Have you ever been curious about your sperm count? If so, a home fertility test could be just the right course, say scientists.
An international team, led by University of Twente in Enschede, the Netherlands, has developed a home test kit -- a 10-centimetre-long "lab-on-a-chip" -- which can well determine male fertility in just seconds, the 'New Scientist' reported.
At present, the male fertility test in a laboratory is a lengthy process in which ejaculation is submitted within an hour - which generally precludes men from producing the sample at home - and once submitted, a manual count is done for the spermatozoa concentration analysis.
"(But) With our system we overcome these problems," Loes Segerink, who led the team, was quoted as saying.
In the kit, the microfluidic chip contains a tiny channel through which spermatozoa are drawn by pressure flow. The sample is first doped with a concentration of polystyrene beads, and as beads and cells are drawn along the channel they pass between two electrodes, altering electrical impedance.
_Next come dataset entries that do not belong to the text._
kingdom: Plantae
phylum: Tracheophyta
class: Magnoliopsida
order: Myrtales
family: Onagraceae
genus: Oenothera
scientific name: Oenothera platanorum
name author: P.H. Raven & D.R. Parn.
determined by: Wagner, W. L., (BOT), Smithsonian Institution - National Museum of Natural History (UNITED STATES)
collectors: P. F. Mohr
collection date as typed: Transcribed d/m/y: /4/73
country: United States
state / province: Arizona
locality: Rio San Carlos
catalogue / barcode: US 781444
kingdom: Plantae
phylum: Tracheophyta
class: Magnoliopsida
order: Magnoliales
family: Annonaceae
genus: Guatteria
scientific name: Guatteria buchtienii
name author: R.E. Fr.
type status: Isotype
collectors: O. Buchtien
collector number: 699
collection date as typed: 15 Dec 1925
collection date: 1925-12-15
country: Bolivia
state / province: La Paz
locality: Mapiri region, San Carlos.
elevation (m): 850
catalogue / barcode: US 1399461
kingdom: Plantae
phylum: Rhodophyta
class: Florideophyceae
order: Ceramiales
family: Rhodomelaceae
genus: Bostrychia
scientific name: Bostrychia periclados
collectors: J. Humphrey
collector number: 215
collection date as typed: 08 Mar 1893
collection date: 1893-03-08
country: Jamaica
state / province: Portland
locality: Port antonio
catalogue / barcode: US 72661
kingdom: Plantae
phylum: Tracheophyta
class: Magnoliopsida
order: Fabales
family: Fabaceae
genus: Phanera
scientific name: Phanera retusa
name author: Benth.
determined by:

The chip tallies the electrical perturbations due to the beads and cells, and comparing bead concentration to that of the spermatozoa provides the sperm count, the team says.
According to Segerink, the chip could take just 12 seconds to determine sperm concentration with the same measurement error as a manual count.
But while she stresses that the chip would be used as part of hospital-run fertility treatment, it could be adapted to produce a cheap and easy-to-use version for self-diagnosis at home.
Howver, Michael Dunn, a healthcare ethics researcher at the University of Oxford, said this is a concern. "There would be the potential for harm to be caused to patients if they were not provided with the relevant information about the impact of a positive result for infertility."